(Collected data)
┌──
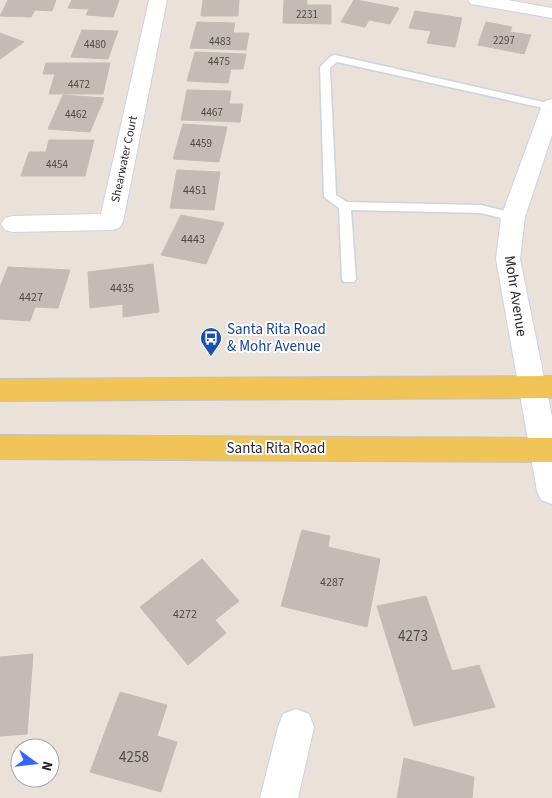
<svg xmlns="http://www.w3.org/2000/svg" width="552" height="798" font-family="'Source Sans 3',sans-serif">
<rect width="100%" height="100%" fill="#eae1d8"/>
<!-- building -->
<path fill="#c2bcb4" stroke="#c5bdb2" d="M8,0H56L52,11L35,10L31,17L0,16Z
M72,0H119L113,17L86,15L89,9L68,8Z
M203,0H239L238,16H201Z
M284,0H307V5H331V24L283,23Z
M354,0H356L399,8L390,24L369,20L365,27L341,22Z
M415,11L462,18L455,47L427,43L431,31L409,28Z
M197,22L235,23L233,33H249L246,50L190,48Z
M486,22L512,27L510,32L531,35L524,54L478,45Z
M82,30L118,31L108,59L71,57Z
M0,33L24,42L0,59Z
M195,52L246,54L243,69H231L228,83L187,81Z
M46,63H110L103,94H49L55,74H43Z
M187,90L231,91L229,104H243L240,122L181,120Z
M63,95L104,98L90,132L48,129Z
M183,124L227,127L219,162L173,159Z
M49,140H94L85,176H21L29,152H46Z
M177,170L220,172L214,210L170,208Z
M181,215L224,223L206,264L161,255Z
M153,264L159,312L123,317V304L90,308L88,272Z
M8,267L70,270L58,308L35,307L30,321L0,319V287Z
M302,530L330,536L328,547L380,559L367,627L281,606Z
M202,559L239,601L215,620L226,633L188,665L140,607Z
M426,596L452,671L479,665L495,707L414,726L377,606Z
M33,654L27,734L0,736V657Z
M120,692L167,705L157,736L177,742L161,792L90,772Z
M404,758L474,777L472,798H397Z"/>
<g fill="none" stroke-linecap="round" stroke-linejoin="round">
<!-- service casing -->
<g stroke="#ced2e1" stroke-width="3">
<path id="service" d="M335,55L552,104V110L337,62L330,68L336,195L347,202L481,205L517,214L519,217L517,220L513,221L481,213L351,210L356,279L354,282H344L342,279L339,208L324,197L320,67L331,56Z"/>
</g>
<!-- minor casing -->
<g stroke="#ced2e1" stroke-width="2">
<path id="minor" d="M149,0H167L123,222L119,228L111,230L13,232L5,230L1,224L5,218L13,216L101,214Z
M468,0H508L552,8V18L477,5L471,4Z
M552,99V135L525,217L520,259L552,417V504L541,500L537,491L496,259L501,217L542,105L545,101Z
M296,709L309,714L314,727L298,798H260L278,727L283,714Z"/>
</g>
<!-- primary casing -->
<g stroke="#c3c3c3" stroke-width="2">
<path id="primary" d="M552,376V398L0,401V379Z
M0,435L552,438V462L0,459Z"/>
</g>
<!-- service -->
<use href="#service" fill="#fff" fill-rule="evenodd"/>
<!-- minor -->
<use href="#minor" fill="#fff" fill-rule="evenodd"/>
<!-- primary -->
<use href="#primary" fill="#f0c457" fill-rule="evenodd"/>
</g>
<!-- icons -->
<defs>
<g id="bus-pin" transform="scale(1.125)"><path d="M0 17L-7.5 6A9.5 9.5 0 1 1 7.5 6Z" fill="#1a4fb4" stroke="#fff"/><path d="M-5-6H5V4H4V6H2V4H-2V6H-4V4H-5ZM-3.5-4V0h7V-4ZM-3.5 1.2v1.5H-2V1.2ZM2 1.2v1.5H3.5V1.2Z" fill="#fff"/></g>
</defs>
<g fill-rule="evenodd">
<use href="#bus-pin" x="211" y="338"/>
</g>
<g text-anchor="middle" stroke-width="4" stroke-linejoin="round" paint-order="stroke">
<!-- far-number labels -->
<g font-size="11" fill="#4e4c4a">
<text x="307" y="18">2231</text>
<text x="504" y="44">2297</text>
<text x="220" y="45">4483</text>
<text x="95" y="48">4480</text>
<text x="219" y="65">4475</text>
<text x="79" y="88">4472</text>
<text x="212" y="116">4467</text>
<text x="76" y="118">4462</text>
<text x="201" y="147">4459</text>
<text x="57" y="168">4454</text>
</g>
<!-- far-street labels -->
<g font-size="12" fill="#272727" stroke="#fff">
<text transform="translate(124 159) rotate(-78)" y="4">Shearwater Court</text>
</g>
<!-- number labels -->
<g font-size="12" fill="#4e4c4a">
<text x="195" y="194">4451</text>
<text x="193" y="243">4443</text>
<text x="122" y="292">4435</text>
<text x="31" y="301">4427</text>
<text x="332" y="586">4287</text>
<text x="185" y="618">4272</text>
</g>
<!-- street labels -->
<g font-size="15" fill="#272727" stroke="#fff">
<text transform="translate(516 296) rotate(81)" y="5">Mohr Avenue</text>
<text x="276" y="453">Santa Rita Road</text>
</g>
<!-- transit labels -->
<g font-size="15" fill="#164399" stroke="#fff" text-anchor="start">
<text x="227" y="334">Santa Rita Road<tspan x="227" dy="17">&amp; Mohr Avenue</tspan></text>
</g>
<!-- near-number labels -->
<g font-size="15" fill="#4e4c4a">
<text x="413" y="641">4273</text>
<text x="134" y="762">4258</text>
</g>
</g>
<!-- north arrow -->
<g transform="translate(35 763) rotate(105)"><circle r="24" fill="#ffffff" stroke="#a9a9a9"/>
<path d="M0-4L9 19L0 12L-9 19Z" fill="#3665f9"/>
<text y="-8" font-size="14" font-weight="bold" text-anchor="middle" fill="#272727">N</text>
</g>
</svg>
└──
[ABOUT THIS EXERCISE]
An exact transcription of the data above is needed, without the pictures.

[RESULT FOR THIS EXERCISE]
<svg xmlns="http://www.w3.org/2000/svg" width="552" height="798" font-family="'Source Sans 3',sans-serif">
<rect width="100%" height="100%" fill="#eae1d8"/>
<!-- building -->
<path fill="#c2bcb4" stroke="#c5bdb2" d="M8,0H56L52,11L35,10L31,17L0,16Z
M72,0H119L113,17L86,15L89,9L68,8Z
M203,0H239L238,16H201Z
M284,0H307V5H331V24L283,23Z
M354,0H356L399,8L390,24L369,20L365,27L341,22Z
M415,11L462,18L455,47L427,43L431,31L409,28Z
M197,22L235,23L233,33H249L246,50L190,48Z
M486,22L512,27L510,32L531,35L524,54L478,45Z
M82,30L118,31L108,59L71,57Z
M0,33L24,42L0,59Z
M195,52L246,54L243,69H231L228,83L187,81Z
M46,63H110L103,94H49L55,74H43Z
M187,90L231,91L229,104H243L240,122L181,120Z
M63,95L104,98L90,132L48,129Z
M183,124L227,127L219,162L173,159Z
M49,140H94L85,176H21L29,152H46Z
M177,170L220,172L214,210L170,208Z
M181,215L224,223L206,264L161,255Z
M153,264L159,312L123,317V304L90,308L88,272Z
M8,267L70,270L58,308L35,307L30,321L0,319V287Z
M302,530L330,536L328,547L380,559L367,627L281,606Z
M202,559L239,601L215,620L226,633L188,665L140,607Z
M426,596L452,671L479,665L495,707L414,726L377,606Z
M33,654L27,734L0,736V657Z
M120,692L167,705L157,736L177,742L161,792L90,772Z
M404,758L474,777L472,798H397Z"/>
<g fill="none" stroke-linecap="round" stroke-linejoin="round">
<!-- service casing -->
<g stroke="#ced2e1" stroke-width="3">
<path id="service" d="M335,55L552,104V110L337,62L330,68L336,195L347,202L481,205L517,214L519,217L517,220L513,221L481,213L351,210L356,279L354,282H344L342,279L339,208L324,197L320,67L331,56Z"/>
</g>
<!-- minor casing -->
<g stroke="#ced2e1" stroke-width="2">
<path id="minor" d="M149,0H167L123,222L119,228L111,230L13,232L5,230L1,224L5,218L13,216L101,214Z
M468,0H508L552,8V18L477,5L471,4Z
M552,99V135L525,217L520,259L552,417V504L541,500L537,491L496,259L501,217L542,105L545,101Z
M296,709L309,714L314,727L298,798H260L278,727L283,714Z"/>
</g>
<!-- primary casing -->
<g stroke="#c3c3c3" stroke-width="2">
<path id="primary" d="M552,376V398L0,401V379Z
M0,435L552,438V462L0,459Z"/>
</g>
<!-- service -->
<use href="#service" fill="#fff" fill-rule="evenodd"/>
<!-- minor -->
<use href="#minor" fill="#fff" fill-rule="evenodd"/>
<!-- primary -->
<use href="#primary" fill="#f0c457" fill-rule="evenodd"/>
</g>
<!-- icons -->
<defs>
<g id="bus-pin" transform="scale(1.125)"><path d="M0 17L-7.5 6A9.5 9.5 0 1 1 7.5 6Z" fill="#1a4fb4" stroke="#fff"/><path d="M-5-6H5V4H4V6H2V4H-2V6H-4V4H-5ZM-3.5-4V0h7V-4ZM-3.5 1.2v1.5H-2V1.2ZM2 1.2v1.5H3.5V1.2Z" fill="#fff"/></g>
</defs>
<g fill-rule="evenodd">
<use href="#bus-pin" x="211" y="338"/>
</g>
<g text-anchor="middle" stroke-width="4" stroke-linejoin="round" paint-order="stroke">
<!-- far-number labels -->
<g font-size="11" fill="#4e4c4a">
<text x="307" y="18">2231</text>
<text x="504" y="44">2297</text>
<text x="220" y="45">4483</text>
<text x="95" y="48">4480</text>
<text x="219" y="65">4475</text>
<text x="79" y="88">4472</text>
<text x="212" y="116">4467</text>
<text x="76" y="118">4462</text>
<text x="201" y="147">4459</text>
<text x="57" y="168">4454</text>
</g>
<!-- far-street labels -->
<g font-size="12" fill="#272727" stroke="#fff">
<text transform="translate(124 159) rotate(-78)" y="4">Shearwater Court</text>
</g>
<!-- number labels -->
<g font-size="12" fill="#4e4c4a">
<text x="195" y="194">4451</text>
<text x="193" y="243">4443</text>
<text x="122" y="292">4435</text>
<text x="31" y="301">4427</text>
<text x="332" y="586">4287</text>
<text x="185" y="618">4272</text>
</g>
<!-- street labels -->
<g font-size="15" fill="#272727" stroke="#fff">
<text transform="translate(516 296) rotate(81)" y="5">Mohr Avenue</text>
<text x="276" y="453">Santa Rita Road</text>
</g>
<!-- transit labels -->
<g font-size="15" fill="#164399" stroke="#fff" text-anchor="start">
<text x="227" y="334">Santa Rita Road<tspan x="227" dy="17">&amp; Mohr Avenue</tspan></text>
</g>
<!-- near-number labels -->
<g font-size="15" fill="#4e4c4a">
<text x="413" y="641">4273</text>
<text x="134" y="762">4258</text>
</g>
</g>
<!-- north arrow -->
<g transform="translate(35 763) rotate(105)"><circle r="24" fill="#ffffff" stroke="#a9a9a9"/>
<path d="M0-4L9 19L0 12L-9 19Z" fill="#3665f9"/>
<text y="-8" font-size="14" font-weight="bold" text-anchor="middle" fill="#272727">N</text>
</g>
</svg>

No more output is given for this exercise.